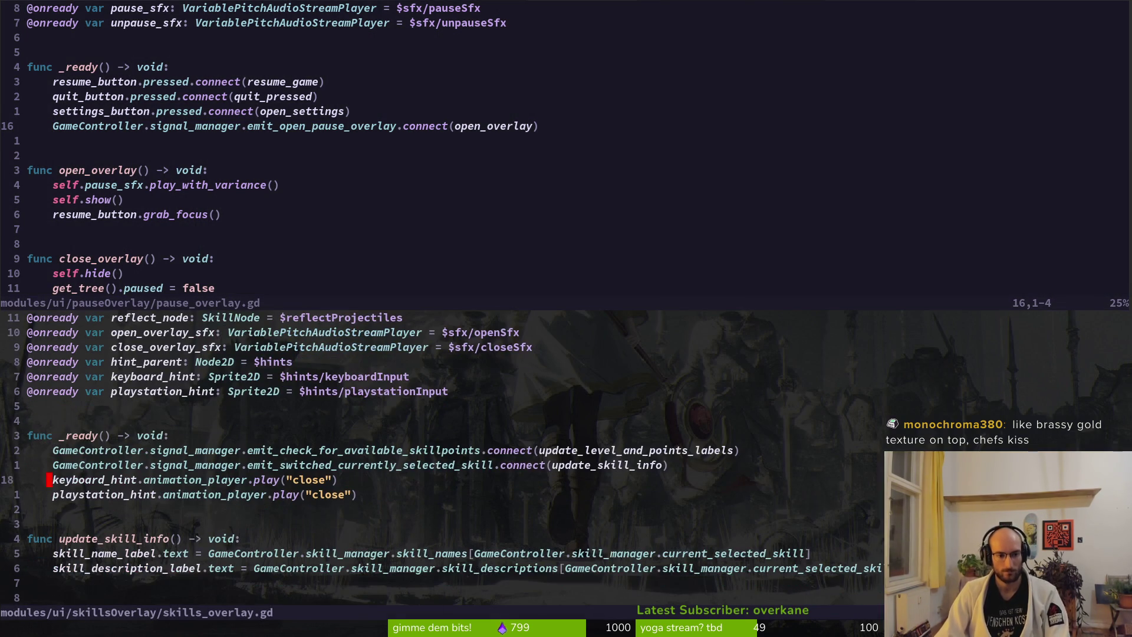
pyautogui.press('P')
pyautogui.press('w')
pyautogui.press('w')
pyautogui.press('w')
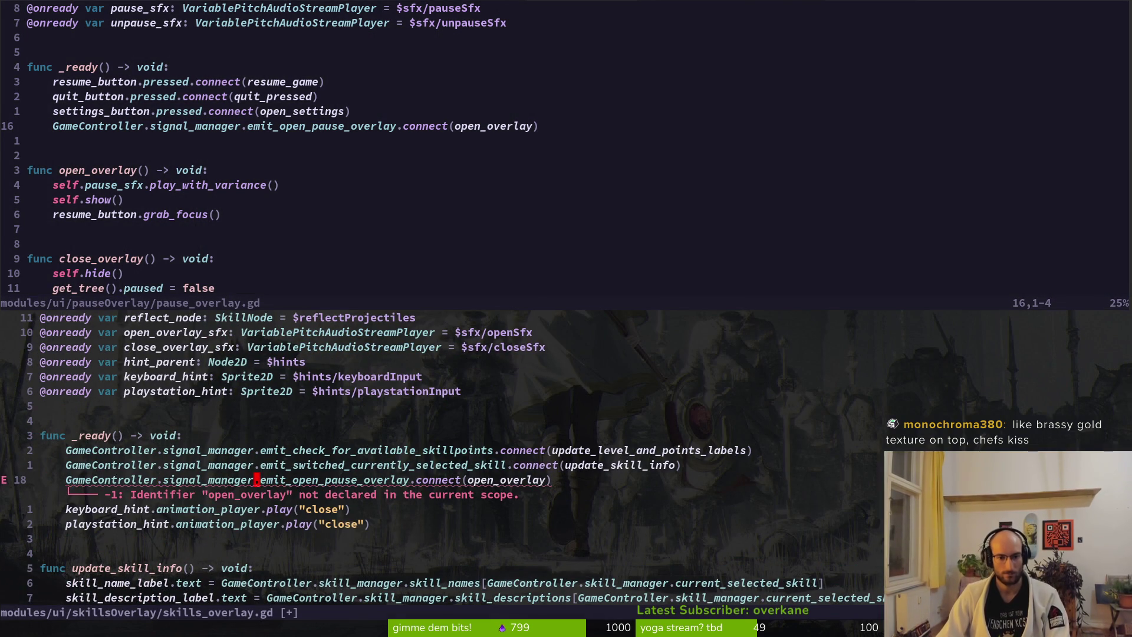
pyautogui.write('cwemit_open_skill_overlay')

******************************

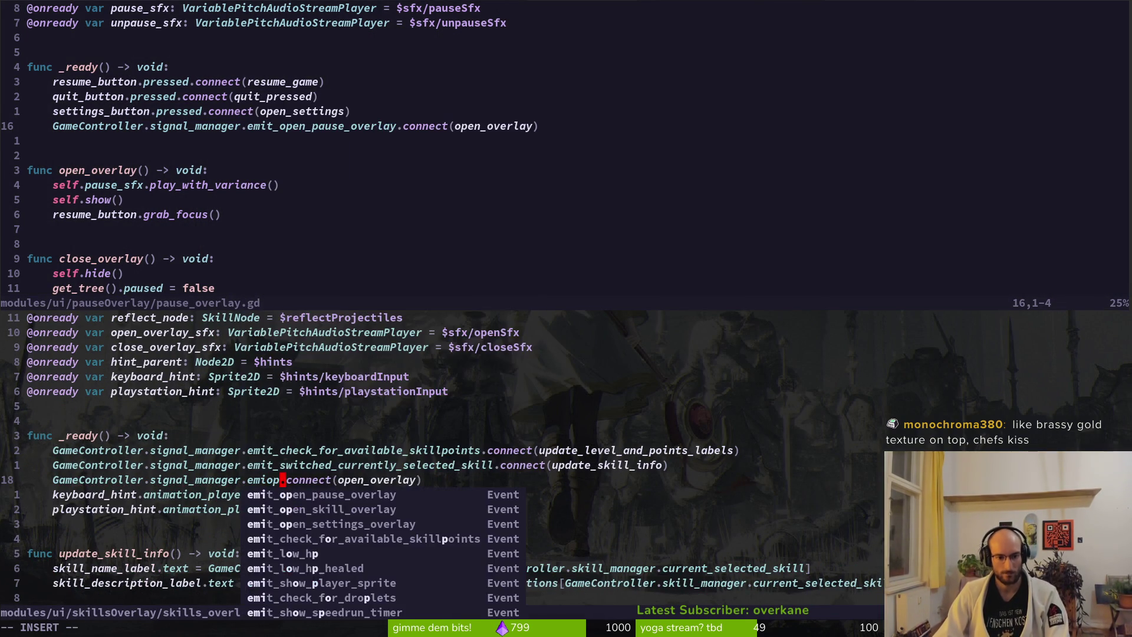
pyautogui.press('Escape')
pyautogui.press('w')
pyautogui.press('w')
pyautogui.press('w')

******************************

> Work instructions: Your answer must be everything above from the line with "pyautogui.press('P')" down to the line with "pyautogui.write('cwemit_open_skill_overlay')", word for word, and no pictures.

> Solution to this task:
pyautogui.press('P')
pyautogui.press('w')
pyautogui.press('w')
pyautogui.press('w')
pyautogui.write('cwemit_open_skill_overlay')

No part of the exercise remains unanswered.